Greater low-density lipoprotein cholesterol variability is associated with increased progression to dialysis in patients with chronic kidney disease stage 3

Increasing evidence suggests that lipid variability may be a predictor of cardiovascular events. However, few studies have evaluated the association between lipid variability and renal outcomes in patients with moderate-to-advanced chronic kidney disease (CKD). Therefore, the aims of this study were to assess whether lipid variability is associated with progression to dialysis in patients with CKD stage 3–5, and to evaluate the risk factors of lipid variability. This longitudinal study enrolled 725 patients with CKD stage 3–5. Intra-individual lipid variability was defined as the standard deviations (SDs) of lipid levels. The renal end-point was defined as commencing dialysis. During a mean follow-up period of 3.2 years, 208 patients (28.7%) started dialysis.
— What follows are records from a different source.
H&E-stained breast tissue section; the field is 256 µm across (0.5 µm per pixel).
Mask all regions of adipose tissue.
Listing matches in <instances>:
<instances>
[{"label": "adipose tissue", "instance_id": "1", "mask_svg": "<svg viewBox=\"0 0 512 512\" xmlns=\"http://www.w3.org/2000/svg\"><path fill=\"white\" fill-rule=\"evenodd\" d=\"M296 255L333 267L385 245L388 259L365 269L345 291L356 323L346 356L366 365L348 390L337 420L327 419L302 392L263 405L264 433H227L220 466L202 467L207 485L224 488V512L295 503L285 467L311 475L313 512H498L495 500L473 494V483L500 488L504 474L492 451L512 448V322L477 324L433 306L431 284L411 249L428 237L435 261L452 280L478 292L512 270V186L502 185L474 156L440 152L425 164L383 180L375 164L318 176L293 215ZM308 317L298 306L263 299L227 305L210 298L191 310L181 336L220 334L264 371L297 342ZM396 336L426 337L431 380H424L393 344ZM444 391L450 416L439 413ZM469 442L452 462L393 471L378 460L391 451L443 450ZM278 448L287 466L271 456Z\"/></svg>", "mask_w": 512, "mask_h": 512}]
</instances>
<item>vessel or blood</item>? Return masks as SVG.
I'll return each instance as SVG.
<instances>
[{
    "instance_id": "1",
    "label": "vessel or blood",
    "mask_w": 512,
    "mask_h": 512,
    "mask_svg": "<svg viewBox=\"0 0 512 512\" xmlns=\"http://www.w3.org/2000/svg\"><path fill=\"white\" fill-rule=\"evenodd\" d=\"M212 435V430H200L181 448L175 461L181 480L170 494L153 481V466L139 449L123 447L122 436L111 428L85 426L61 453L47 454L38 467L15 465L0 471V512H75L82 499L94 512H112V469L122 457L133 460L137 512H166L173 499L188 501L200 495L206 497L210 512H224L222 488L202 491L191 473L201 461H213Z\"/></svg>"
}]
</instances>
The patients with CKD stage 3 with high low-density lipoprotein (LDL) cholesterol SD (per 1 mg/dL; hazard ratio, 1.035; 95% confidence interval, 1.003 to 1.067; p = 0.003) were associated with an increased risk of progression to dialysis, however this association was not seen in the patients with CKD stage 4 or 5. Furthermore, in the patients with CKD stage 3, a high urine protein-to-creatinine ratio (p < 0.001) and the use of statins (p < 0.001) were significantly associated with an increased LDL-cholesterol SD. Greater LDL-cholesterol variability was associated with an increased risk of progression to dialysis in patients with CKD stage 3, but not in those with CKD stage 4 or 5. These findings support the potential role of aggressive lipid control on clinical outcomes and highlight its importance in patients with CKD stage 3.